_Task goal_
Can you copy the records word for word, from the line with "scientific name: Anthericum ramosum" up to and including the final line of the records?

_Source material_
★ ★ ★ ★ ★

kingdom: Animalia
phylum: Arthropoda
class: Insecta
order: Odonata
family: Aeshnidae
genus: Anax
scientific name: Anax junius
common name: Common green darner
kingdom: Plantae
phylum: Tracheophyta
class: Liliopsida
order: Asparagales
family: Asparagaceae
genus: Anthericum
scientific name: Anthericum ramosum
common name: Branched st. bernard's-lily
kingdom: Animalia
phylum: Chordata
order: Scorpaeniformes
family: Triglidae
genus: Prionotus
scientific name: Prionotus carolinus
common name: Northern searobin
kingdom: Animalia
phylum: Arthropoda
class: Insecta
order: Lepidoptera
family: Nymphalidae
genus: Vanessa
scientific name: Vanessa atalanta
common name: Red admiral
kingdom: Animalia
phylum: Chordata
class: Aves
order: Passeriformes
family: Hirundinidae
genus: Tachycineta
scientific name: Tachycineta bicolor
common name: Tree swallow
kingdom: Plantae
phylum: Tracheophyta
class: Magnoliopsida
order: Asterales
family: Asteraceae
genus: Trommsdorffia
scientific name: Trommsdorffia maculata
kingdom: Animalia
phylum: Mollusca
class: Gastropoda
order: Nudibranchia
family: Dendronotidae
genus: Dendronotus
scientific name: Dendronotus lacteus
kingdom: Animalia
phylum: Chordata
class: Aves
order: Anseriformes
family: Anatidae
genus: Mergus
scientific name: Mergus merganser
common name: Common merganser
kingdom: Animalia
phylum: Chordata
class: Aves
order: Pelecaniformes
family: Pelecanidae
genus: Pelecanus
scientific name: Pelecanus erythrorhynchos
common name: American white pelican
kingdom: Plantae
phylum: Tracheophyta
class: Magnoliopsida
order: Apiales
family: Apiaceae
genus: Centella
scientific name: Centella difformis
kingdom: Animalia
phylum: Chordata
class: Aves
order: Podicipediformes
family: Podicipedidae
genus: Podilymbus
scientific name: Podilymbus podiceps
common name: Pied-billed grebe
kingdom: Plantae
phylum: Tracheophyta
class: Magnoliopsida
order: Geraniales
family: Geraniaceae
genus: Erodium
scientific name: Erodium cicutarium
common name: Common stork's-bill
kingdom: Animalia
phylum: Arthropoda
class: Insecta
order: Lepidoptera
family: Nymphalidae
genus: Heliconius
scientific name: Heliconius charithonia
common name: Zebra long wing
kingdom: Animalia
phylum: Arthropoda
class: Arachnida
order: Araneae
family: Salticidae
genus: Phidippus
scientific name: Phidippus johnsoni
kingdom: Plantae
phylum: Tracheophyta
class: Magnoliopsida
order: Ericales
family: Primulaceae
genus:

★ ★ ★ ★ ★

_In response_
scientific name: Anthericum ramosum
common name: Branched st. bernard's-lily
kingdom: Animalia
phylum: Chordata
order: Scorpaeniformes
family: Triglidae
genus: Prionotus
scientific name: Prionotus carolinus
common name: Northern searobin
kingdom: Animalia
phylum: Arthropoda
class: Insecta
order: Lepidoptera
family: Nymphalidae
genus: Vanessa
scientific name: Vanessa atalanta
common name: Red admiral
kingdom: Animalia
phylum: Chordata
class: Aves
order: Passeriformes
family: Hirundinidae
genus: Tachycineta
scientific name: Tachycineta bicolor
common name: Tree swallow
kingdom: Plantae
phylum: Tracheophyta
class: Magnoliopsida
order: Asterales
family: Asteraceae
genus: Trommsdorffia
scientific name: Trommsdorffia maculata
kingdom: Animalia
phylum: Mollusca
class: Gastropoda
order: Nudibranchia
family: Dendronotidae
genus: Dendronotus
scientific name: Dendronotus lacteus
kingdom: Animalia
phylum: Chordata
class: Aves
order: Anseriformes
family: Anatidae
genus: Mergus
scientific name: Mergus merganser
common name: Common merganser
kingdom: Animalia
phylum: Chordata
class: Aves
order: Pelecaniformes
family: Pelecanidae
genus: Pelecanus
scientific name: Pelecanus erythrorhynchos
common name: American white pelican
kingdom: Plantae
phylum: Tracheophyta
class: Magnoliopsida
order: Apiales
family: Apiaceae
genus: Centella
scientific name: Centella difformis
kingdom: Animalia
phylum: Chordata
class: Aves
order: Podicipediformes
family: Podicipedidae
genus: Podilymbus
scientific name: Podilymbus podiceps
common name: Pied-billed grebe
kingdom: Plantae
phylum: Tracheophyta
class: Magnoliopsida
order: Geraniales
family: Geraniaceae
genus: Erodium
scientific name: Erodium cicutarium
common name: Common stork's-bill
kingdom: Animalia
phylum: Arthropoda
class: Insecta
order: Lepidoptera
family: Nymphalidae
genus: Heliconius
scientific name: Heliconius charithonia
common name: Zebra long wing
kingdom: Animalia
phylum: Arthropoda
class: Arachnida
order: Araneae
family: Salticidae
genus: Phidippus
scientific name: Phidippus johnsoni
kingdom: Plantae
phylum: Tracheophyta
class: Magnoliopsida
order: Ericales
family: Primulaceae
genus:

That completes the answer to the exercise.